John J. Clune

Personal information
- Born: October 29, 1932 Jersey City, New Jersey, U.S.
- Died: April 4, 1992 (aged 59)
- Nationality: American
- Listed height: 6 ft 3 in (1.91 m)
- Listed weight: 190 lb (86 kg)

Career information
- High school: St. Peter's Prep (Jersey City, New Jersey)
- College: Navy (1951–1954)
- NBA draft: 1954: 10th round, 88th overall pick
- Drafted by: New York Knicks
- Position: Guard
- Stats at Basketball Reference

= John J. Clune =

Air force athletics director (1932–1992)

Colonel John J. Clune (October 29, 1932 – April 4, 1992) was the long-time director of athletics at the United States Air Force Academy. The Clune Arena at the academy is named in his memory.

A native of Jersey City, New Jersey, Clune graduated from St. Peter's High School, where he earned all-state honors in basketball. He was a 1954 graduate of the United States Naval Academy, where he earned All-American honors in basketball, and held scoring records that lasted for 30 years. He earned a master's degree in electrical engineering from the University of Southern California, completed the Armed Forces Staff College in 1959 and the Industrial College of the Armed Forces in 1972.

His initial assignments were in missile operations, missile maintenance and administration.
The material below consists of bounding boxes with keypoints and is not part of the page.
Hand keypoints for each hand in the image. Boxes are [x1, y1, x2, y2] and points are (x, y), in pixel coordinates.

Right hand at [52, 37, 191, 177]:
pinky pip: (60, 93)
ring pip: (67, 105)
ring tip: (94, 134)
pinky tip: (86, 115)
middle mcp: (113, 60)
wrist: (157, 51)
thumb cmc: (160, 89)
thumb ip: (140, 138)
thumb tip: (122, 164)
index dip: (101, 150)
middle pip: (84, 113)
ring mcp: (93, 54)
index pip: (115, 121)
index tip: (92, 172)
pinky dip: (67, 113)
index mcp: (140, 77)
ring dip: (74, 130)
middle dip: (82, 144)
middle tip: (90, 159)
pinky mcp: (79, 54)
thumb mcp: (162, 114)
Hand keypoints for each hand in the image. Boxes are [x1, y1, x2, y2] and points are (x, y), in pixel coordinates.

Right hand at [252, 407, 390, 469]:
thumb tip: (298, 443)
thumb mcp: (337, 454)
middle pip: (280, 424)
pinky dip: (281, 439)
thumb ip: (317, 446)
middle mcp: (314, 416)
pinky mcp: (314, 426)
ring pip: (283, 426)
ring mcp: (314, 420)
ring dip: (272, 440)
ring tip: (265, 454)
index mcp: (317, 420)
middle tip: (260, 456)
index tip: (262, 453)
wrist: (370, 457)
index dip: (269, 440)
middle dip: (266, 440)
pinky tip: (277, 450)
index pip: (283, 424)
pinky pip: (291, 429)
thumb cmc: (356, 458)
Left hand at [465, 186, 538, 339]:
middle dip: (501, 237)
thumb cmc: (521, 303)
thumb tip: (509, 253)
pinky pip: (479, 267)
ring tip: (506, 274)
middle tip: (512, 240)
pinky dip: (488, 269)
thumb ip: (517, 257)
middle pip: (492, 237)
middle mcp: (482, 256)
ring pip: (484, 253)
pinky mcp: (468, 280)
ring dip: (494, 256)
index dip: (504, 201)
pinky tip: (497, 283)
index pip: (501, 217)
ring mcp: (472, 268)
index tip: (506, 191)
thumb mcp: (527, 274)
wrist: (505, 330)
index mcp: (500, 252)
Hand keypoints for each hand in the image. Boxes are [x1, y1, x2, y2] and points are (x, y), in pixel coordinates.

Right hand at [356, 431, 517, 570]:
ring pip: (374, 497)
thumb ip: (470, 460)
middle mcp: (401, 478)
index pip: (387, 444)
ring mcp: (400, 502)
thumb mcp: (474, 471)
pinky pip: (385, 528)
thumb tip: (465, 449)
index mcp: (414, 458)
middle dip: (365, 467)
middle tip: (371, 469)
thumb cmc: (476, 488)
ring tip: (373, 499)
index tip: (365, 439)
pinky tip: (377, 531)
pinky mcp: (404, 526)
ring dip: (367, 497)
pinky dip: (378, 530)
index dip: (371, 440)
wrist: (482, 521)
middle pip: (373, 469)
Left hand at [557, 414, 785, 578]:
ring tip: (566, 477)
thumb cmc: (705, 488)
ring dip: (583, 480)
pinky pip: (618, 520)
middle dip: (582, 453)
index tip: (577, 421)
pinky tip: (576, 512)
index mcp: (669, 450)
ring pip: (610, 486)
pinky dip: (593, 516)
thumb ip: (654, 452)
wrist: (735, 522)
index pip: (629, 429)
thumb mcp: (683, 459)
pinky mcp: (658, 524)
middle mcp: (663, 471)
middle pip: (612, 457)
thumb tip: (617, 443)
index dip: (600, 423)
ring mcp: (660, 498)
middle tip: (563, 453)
He served as an Air Officer Commanding at the Air Force Academy from 1965 to 1968. Prior to returning the academy, he was chief of the Electronics and Equipment Division, Air Force Logistics Command and Chief of the Logistics Engineering Branch, Headquarters U.S. Air Force.

In 1975 he was appointed Director of Athletics at the Air Force Academy. During his tenure as the Air Force Academy athletic director, he arranged for the academy to become a member of the Western Athletic Conference, the first service academy to join a conference. He was responsible for initiating a 10-sport intercollegiate program for women when the first class was admitted in 1976. Once joining the WAC, Col. Clune served on the compliance committee, finance committee and the extra events committee. Clune served as president of the National Association of Collegiate Directors of Athletics and as a member of the NCAA's Postseason Football Committee. He is the former chairman of the board of directors of the College Football Association and served as chair of the NCAA Voting Committee.

He was also instrumental in working with Colorado Springs civic leaders in bringing the United States Olympic Training Center, Olympic House and two Olympic Sports Festivals to Colorado Springs. He served as the president of the Air Force Academy Athletic Association and was one of the 10 board members designated by Congress to serve on the Academy Board, which is the governing body of the Air Force Academy. While in the military, Clune was rated as a senior missileman. Among his military decorations the Legion of Merit, two Meritorious Service Medals and the Air Force Commendation Medal.

Clune was married to Pat Clune and had children.

Clune died of cancer in 1992 after serving 16 years as the athletic director at the Air Force Academy. In honor of his longtime service to Air Force athletics, the basketball arena within the Cadet Field House at USAFA was renamed Clune Arena.

== Honors ==
In 1995 Clune was inducted into the Colorado Sports Hall of Fame, where he was recognized as "the most important man in the history of Air Force Academy athletics".

In 2003 the National Football Foundation honored Clune with the John L. Toner Award, in recognition of his work developing athletics at the Academy and in the Colorado Springs area.